Unfortunately, it was built on the swampy ground of a former salt-water marsh, the dump site that was the model for F. Scott Fitzgerald’s ‘Valley of Ashes’. The ground did not lend itself to building a fully enclosed stadium. The new stadium had no roof, and the storms of late summer had a nasty habit of disrupting play. In 2016, the USTA covered its centre court with a $150 million retractable canopy made of lightweight, translucent material. The new roof kept out the rain, but it also kept in the noise.

‘Fans inside Arthur Ashe Stadium no longer need umbrellas,’ read a report in the New York Times. ‘They might, however, need earplugs.’ The new roof was projecting the noise of spectators seated in the upper decks back onto the court.
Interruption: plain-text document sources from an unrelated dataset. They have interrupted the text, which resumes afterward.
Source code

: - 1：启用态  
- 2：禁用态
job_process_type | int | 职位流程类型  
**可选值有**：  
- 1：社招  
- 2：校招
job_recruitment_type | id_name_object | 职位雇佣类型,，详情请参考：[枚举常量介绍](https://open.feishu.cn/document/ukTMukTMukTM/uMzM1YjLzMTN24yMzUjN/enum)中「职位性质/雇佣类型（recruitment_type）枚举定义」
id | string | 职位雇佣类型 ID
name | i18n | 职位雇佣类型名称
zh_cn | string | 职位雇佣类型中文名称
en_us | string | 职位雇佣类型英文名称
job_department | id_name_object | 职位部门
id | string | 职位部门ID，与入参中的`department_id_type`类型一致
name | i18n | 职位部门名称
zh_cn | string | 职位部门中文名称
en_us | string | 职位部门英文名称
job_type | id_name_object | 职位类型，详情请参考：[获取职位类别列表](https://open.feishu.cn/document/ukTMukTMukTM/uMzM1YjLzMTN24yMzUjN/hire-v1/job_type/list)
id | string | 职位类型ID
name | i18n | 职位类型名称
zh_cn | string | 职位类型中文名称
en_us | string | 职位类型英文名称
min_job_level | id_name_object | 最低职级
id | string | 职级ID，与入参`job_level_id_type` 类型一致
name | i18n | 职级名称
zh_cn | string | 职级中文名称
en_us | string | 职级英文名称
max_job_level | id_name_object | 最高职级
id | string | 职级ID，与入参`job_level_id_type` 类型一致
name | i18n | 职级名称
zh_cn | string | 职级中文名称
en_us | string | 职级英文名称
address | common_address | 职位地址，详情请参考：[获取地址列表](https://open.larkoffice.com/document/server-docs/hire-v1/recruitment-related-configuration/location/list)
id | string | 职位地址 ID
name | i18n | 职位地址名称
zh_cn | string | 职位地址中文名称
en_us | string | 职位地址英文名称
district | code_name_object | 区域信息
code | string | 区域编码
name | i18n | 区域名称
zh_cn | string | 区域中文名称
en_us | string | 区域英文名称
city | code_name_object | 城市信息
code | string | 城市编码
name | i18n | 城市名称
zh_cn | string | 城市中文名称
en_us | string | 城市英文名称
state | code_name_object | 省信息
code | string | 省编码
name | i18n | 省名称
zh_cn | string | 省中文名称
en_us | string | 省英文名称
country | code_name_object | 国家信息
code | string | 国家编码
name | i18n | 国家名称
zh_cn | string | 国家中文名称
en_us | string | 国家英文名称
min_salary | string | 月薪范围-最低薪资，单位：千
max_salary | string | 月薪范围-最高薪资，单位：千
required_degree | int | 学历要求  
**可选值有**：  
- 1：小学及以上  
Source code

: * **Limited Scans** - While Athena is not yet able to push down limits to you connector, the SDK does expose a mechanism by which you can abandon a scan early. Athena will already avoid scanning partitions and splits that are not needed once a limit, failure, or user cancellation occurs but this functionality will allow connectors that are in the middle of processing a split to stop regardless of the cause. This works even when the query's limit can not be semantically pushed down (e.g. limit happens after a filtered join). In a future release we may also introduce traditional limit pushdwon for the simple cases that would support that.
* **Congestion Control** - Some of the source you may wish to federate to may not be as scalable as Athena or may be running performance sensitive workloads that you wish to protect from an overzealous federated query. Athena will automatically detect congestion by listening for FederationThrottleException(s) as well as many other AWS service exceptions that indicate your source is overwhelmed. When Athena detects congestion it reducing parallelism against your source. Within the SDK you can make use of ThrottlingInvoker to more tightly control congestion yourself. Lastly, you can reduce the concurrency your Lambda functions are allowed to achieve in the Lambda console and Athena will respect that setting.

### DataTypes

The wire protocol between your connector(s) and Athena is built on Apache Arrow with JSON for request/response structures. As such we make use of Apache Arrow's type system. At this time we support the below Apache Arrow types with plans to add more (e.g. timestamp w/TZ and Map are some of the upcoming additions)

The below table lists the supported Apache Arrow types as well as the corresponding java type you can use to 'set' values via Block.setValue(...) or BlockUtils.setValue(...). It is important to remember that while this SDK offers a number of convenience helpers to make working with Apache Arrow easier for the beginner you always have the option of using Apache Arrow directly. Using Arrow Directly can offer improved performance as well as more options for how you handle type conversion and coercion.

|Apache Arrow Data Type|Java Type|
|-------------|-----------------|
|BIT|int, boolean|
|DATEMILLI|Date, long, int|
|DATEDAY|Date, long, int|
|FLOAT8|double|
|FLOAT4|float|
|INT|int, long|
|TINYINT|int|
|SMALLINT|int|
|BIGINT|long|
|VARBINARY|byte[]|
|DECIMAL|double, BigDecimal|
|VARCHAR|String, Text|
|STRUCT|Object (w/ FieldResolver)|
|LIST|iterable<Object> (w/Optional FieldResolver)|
The pitter-patter of rain bouncing the roof’s diaphanous shell was also sending down cascading waves of sound, drowning out important sonic information in the game’s play — the timing of a bounce, the nature of the thwack of an opponent’s racket against the ball, the ever-informative grunts of the players.

The noise flummoxed the players, as well as the US Tennis Center, which had to bring in acousticians to study the problem. The situation also raised the alarm over the role of sound both for professional players and those of us who hope to enjoy the game. ‘We use our ears when we play,’ said the player Andy Murray. ‘If we played with our ears covered or with headphones on, it would be a big advantage if your opponent wasn’t wearing them.’

This year’s US Open is having a better encore performance. The culprit was indeed noisy fans — the fans inside the stadium’s air conditioning system. Along with some buzzing cellular transmitters, this humming rooftop equipment, bouncing off the new roof, was found to be the underlying cause of much of the additional courtside sound. Still, the US Open sounds a lot louder than it once did, even on TV.

Tennis plays out in a Cartesian space set apart from the chaos of life. Wimbledon is a classical concert performed in a stadium of near total silence; a word midpoint may get you ejected from the stands. Played among some 20,000 Americans, not to mention opinionated New Yorkers just a stone’s throw from LaGuardia Airport, the US Open has never quite sounded like Wimbledon’s contrapuntal fugue, but here the crowd’s abated potential can make the points all the more thrilling. ‘There’s that tension that everybody feels,’ says Venus Williams. ‘The more important the moment, that silence says it all.’

Williams has it right. Sport is a concert, and great sport needs its silence too. The noise-making of today’s games only adds to the din of modern life. But who can still the sounds of mass entertainment? New balls, please.